→ THE PROBLEM:
Can you write out, word for word, the part of the text on addiction stigma below that lies between "Peer pressure often" and "do the same.", inclusive?

Mental illness and addiction often go hand in hand. Studies show that approximately 1 in 4 individuals who have a diagnosable mental illness also have a substance use disorder.5 When someone struggles with both mental illness and addiction, both conditions must be treated together to get the best results.
Peer pressure often contributes to people using addictive substances, especially at young ages. Being surrounded by people who abuse addictive substances makes someone more likely to do the same.
The Stigma Surrounding Addiction
Stigma is often cited as one of the leading causes of why someone chooses to not seek treatment for their addiction.
Why Is There a Stigma Towards Addiction?
Oftentimes, the stigma surrounding addiction is based on how the public views this disorder. Many people who are not educated about addiction believe that it is a sign of moral weakness or that addiction causes people to be disorderly and disruptive. There may also be a public belief that anyone with an addiction problem cannot hold a job or have a family, even though this is not always the case.
These beliefs harm those who struggle with addiction as they often feel like a failure for their issues. The key to aiding those with SUD and decreasing the stigma towards addiction is educating the public. While there has been a progression in teaching the public about the stigma surrounding addiction, there is much more work that still needs to be done.
Public Figures who Have Recovered from Addiction
If someone is struggling with addiction, they may feel like there is no way out. However, there are many resources available that can help. Many people who have struggled with addiction go on to live successful lives.
- Robert Downey Jr.: Despite his success as an actor, Robert Downey Jr. struggled with addiction for many years. He states that he first began using drugs with his father and felt like it was the only way he and his father could connect. Downey relied on many holistic therapies and worked through a 12-step program to get his addiction under control.6
- Drew Barrymore: Drew Barrymore has a well-known story about her struggles with addiction. She started using addictive substances at the age of 9. She ended up checking into rehab at the age of 13. Eventually, she published a book, Little Lost Girl, where she talked about her childhood struggles with addiction.6
- Elton John: Elton John has spoken about his struggles with addiction that occurred from the mid-1970s up to the 1990s. He started using cocaine to feel more socially accepted. Elton John experienced many overdoses throughout those years and says that he feels lucky to be alive. In 1990, he was finally able to commit to recovery and has been sober ever since.6
How to Address Stigma Towards Addiction Treatment
Educate Others About Addiction
There are many ways that you could educate someone about substance abuse. When teaching someone about addiction, it’s important to provide them with factual information on the following topics:
- What substance abuse is
- How and why substances are abused
- Signs and symptoms of addiction
- Information on how alcohol and drugs can affect the mind and body
- The consequences of addiction
- How to be supportive in the recovery process7
When speaking to someone about addiction, have an open and honest environment where both sides can share and ask questions as needed. Teaching someone about the topics surrounding addiction can reduce the stigma and provide them with resources so they can effectively support someone who is struggling.
Reducing the Stigma Surrounding Addiction
There are many different ways that the stigma around addiction can be reduced. Education about this issue is important, so others know how to appropriately handle it. When speaking about addiction, it can also be effective to personalize these topics and share positive stories about people who have overcome addiction. Addiction can take a toll on someone’s life, but it can be overcome with support and understanding.

(Records from a dataset)
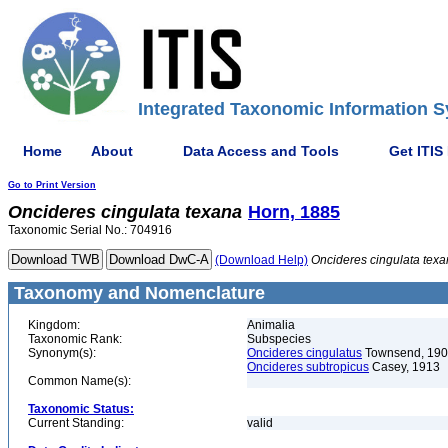
Integrated Taxonomic Information S
Home
About
Data Access and Tools
Get ITIS
Go to Print Version
Oncideres
cingulata
texana
Horn, 1885
Taxonomic Serial No.: 704916
(Download Help)
Oncideres
cingulata
texa
Taxonomy and Nomenclature
Kingdom:
Animalia
Taxonomic Rank:
Subspecies
Synonym(s):
Oncideres cingulatus
Townsend, 19
Oncideres subtropicus
Casey, 1913
Common Name(s):
Taxonomic Status:
Current Standing:
valid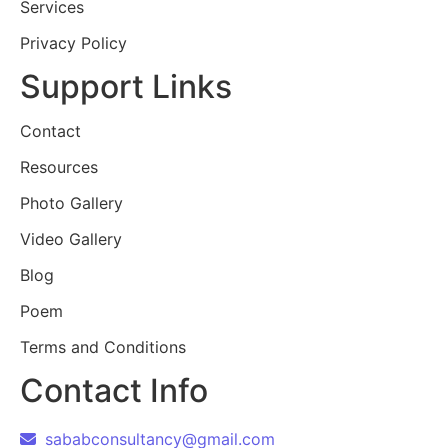
Services
Privacy Policy
Support Links
Contact
Resources
Photo Gallery
Video Gallery
Blog
Poem
Terms and Conditions
Contact Info
sababconsultancy@gmail.com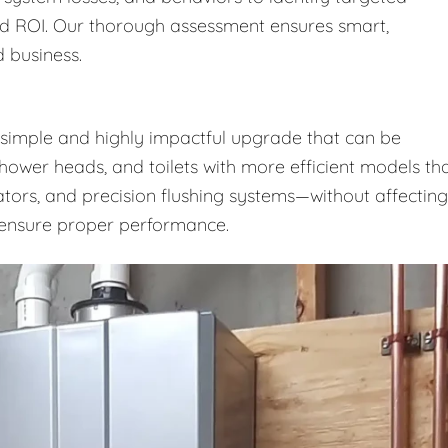
nd ROI. Our thorough assessment ensures smart,
 business.
a simple and highly impactful upgrade that can be
shower heads, and toilets with more efficient models th
ators, and precision flushing systems—without affecting
o ensure proper performance.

→ SOLUTION FOR THIS TASK:
Peer pressure often contributes to people using addictive substances, especially at young ages. Being surrounded by people who abuse addictive substances makes someone more likely to do the same.